Ressaca literária.
Quando ela terminou o livro deixou que o choramingar fosse interrompido pela luz que penetrou a sua caverna. O que raio era aquilo? Abstraída, fechou o livro. Uma mão foi erguida para cobrir os olhos sensíveis à claridade. Com gestos lentos e cuidados, ergueu-se do seu recanto e, sem pensar, foi capaz de colocar um pé à frente do outro, movida pela curiosidade em relação à fonte daquela luz. De onde vinha? E para onde estava ela a ir? Avançou por um túnel comprido, receosa por aquilo que poderia encontrar, momentaneamente esquecida da confusão de sentimentos que ocupava o seu peito. O fio de luz tornou-se mais alcançável, anunciando o fim da bolha que deixava para trás. A saída anunciou o regresso para o mundo real e ela suspirou ao olhar para o livro que levara em mãos. Afinal havia mais do que aquelas páginas continham, havia outro mundo além daquele onde passara os últimos dias.

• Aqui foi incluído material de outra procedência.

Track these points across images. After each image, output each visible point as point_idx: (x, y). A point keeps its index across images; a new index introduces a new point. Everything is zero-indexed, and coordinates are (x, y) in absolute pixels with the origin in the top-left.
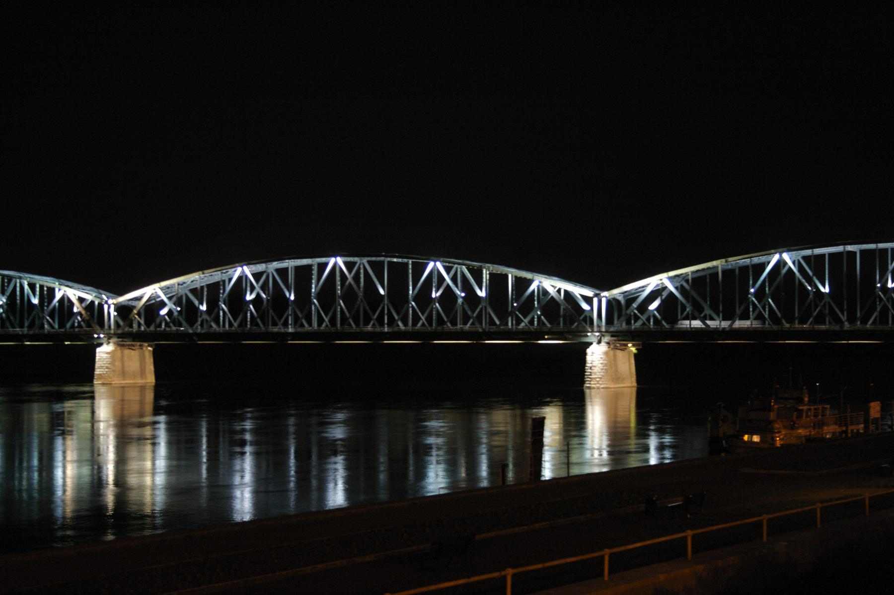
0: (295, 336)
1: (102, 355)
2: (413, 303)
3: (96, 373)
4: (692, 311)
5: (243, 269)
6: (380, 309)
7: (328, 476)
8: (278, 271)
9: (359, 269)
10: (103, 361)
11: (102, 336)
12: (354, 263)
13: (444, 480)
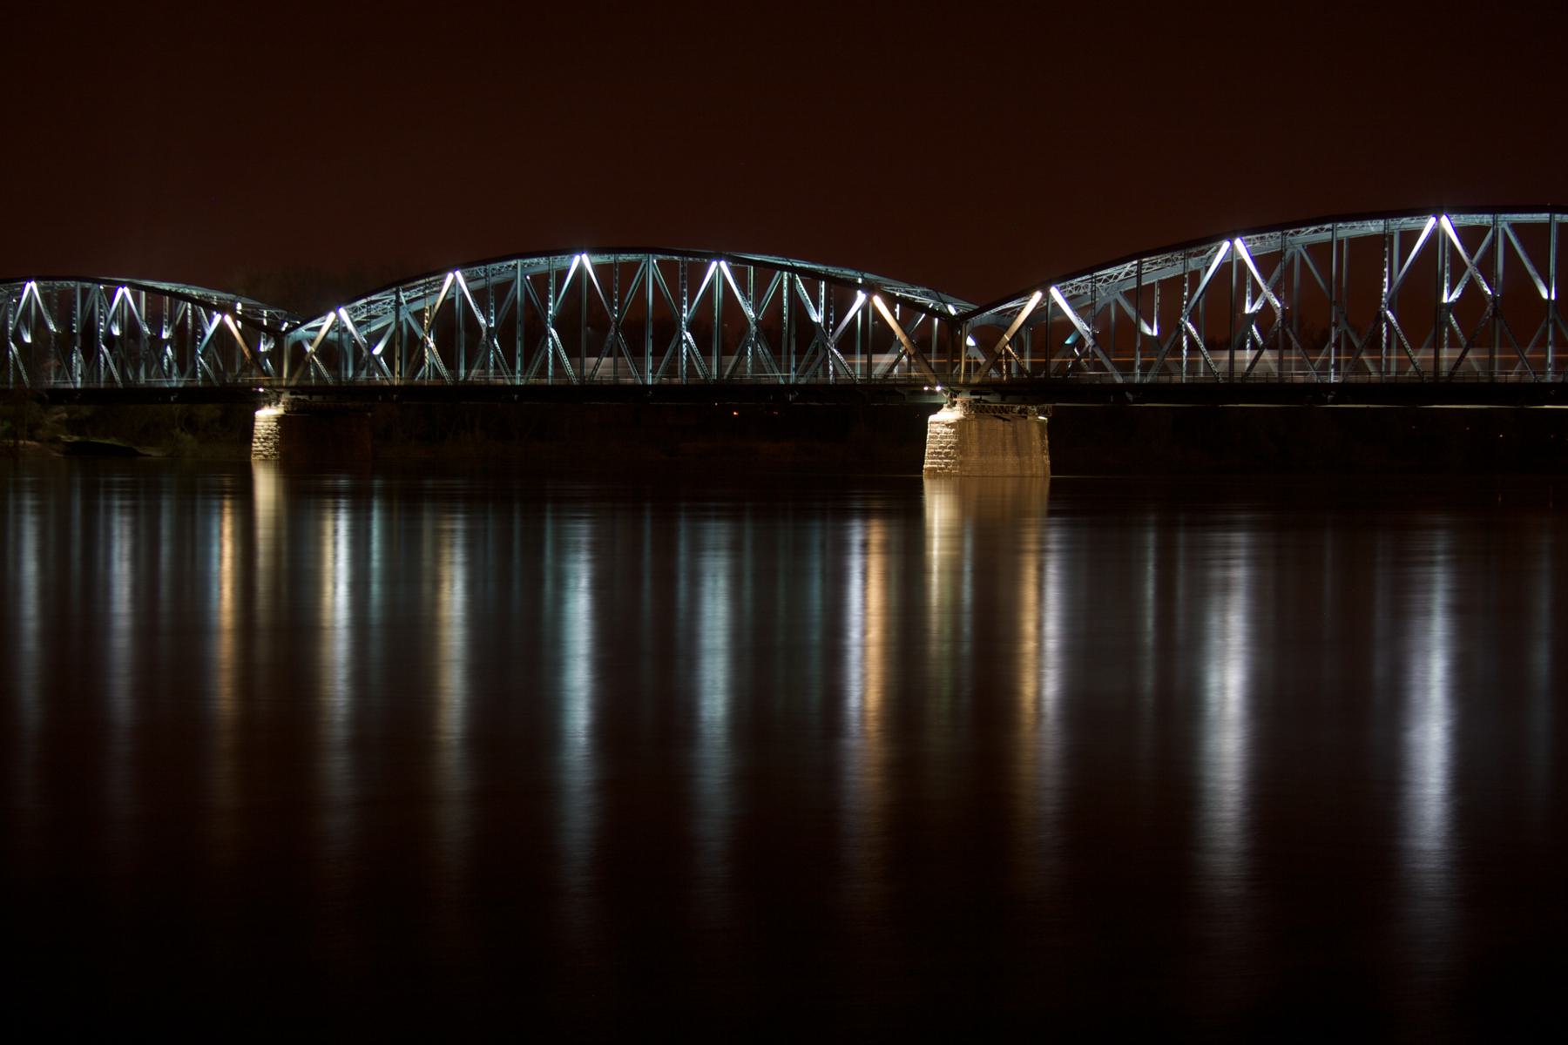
0: (1343, 391)
1: (938, 430)
2: (688, 334)
3: (925, 466)
4: (1094, 346)
5: (482, 278)
6: (1539, 332)
7: (1239, 739)
8: (1312, 248)
9: (1494, 240)
10: (941, 442)
11: (938, 389)
12: (1481, 231)
13: (1227, 740)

Corajosa, foi para a cozinha e arranjou um móvel onde pousar a preciosidade que acabara de ler. As mangas foram arregaçadas, luvas foram calçadas e ela pôs mãos à obra: arrumou a loiça limpa, tirou a roupa da máquina e estendeu-a para aproveitar o pouco sol de um dia nublado, abriu a torneira de onde jorrou água quente e começou a lavar pratos. Ela soprou contra um caracol que lhe caíra sobre o rosto e tirou-o do caminho, sentindo-se esquisita enquanto as mãos agiam sobre um pedaço de gordura. Ela não estava bem: havia um vazio no seu peito e as tarefas domésticas tinham um gosto agridoce. Mas ela não era cega. Trocando um prato por um copo, com as mãos cheias de espuma do detergente, ela olhou por cima do ombro e fitou o livro que descansava a um canto da cozinha: imóvel, ainda a fumegar pelo uso (que não fora suficiente). De certeza que se sentia sozinho pelo súbito abandono. Ou isso era ela? Saíra demasiado cedo da bolha. Não lambera todas as feridas nem apaziguara o espírito enternecido por ter absorvido uma história tão boa.
Pouco se importando com a espuma, ela levou as mãos à cabeça. O que raios estava a pensar ao dar-se como pronta a seguir em frente? Ainda era tão cedo. Estava tudo tão fresco na sua cabeça. Uma alma sentida era incapaz de voltar ao real com tanta rapidez sem sequer a aplicação de um bálsamo. As luvas foram arrancadas para marcarem uma posição e, como se a vida dela dependesse disso, correu para alcançar o livro, abraçando-o contra o seu peito como se comprimi-lo contra o coração fosse a poção precisa para diluir a dor, naquele mesmo sítio, provocada pela perda. Sem ter noção do que fazia, encolheu-se sobre si própria enquanto os pés a reconduziam de volta à caverna, de volta ao porto seguro, de volta ao lugar onde as emoções ainda dançavam ao rubro, sensível à invocação de lembranças sobre situações e até pedaços de narração.
Pelo caminho, foi saudada por um bicho. O pobre, bem-disposto, disse-lhe olá e aguentou o próprio sorriso quando percebeu que ela não estava bem, como se ter os cantos da boca repuxados fosse o suficiente para transmitir boas energias. Perguntou o que é que se passava e ela, possessiva, apertou ainda mais o livro contra si, necessitada de tempo para assimilar que o mesmo tinha terminado. E sem parar de andar, pronta a rastejar para o seu canto naquela caverna - se fosse preciso -, respondeu: ressaca literária.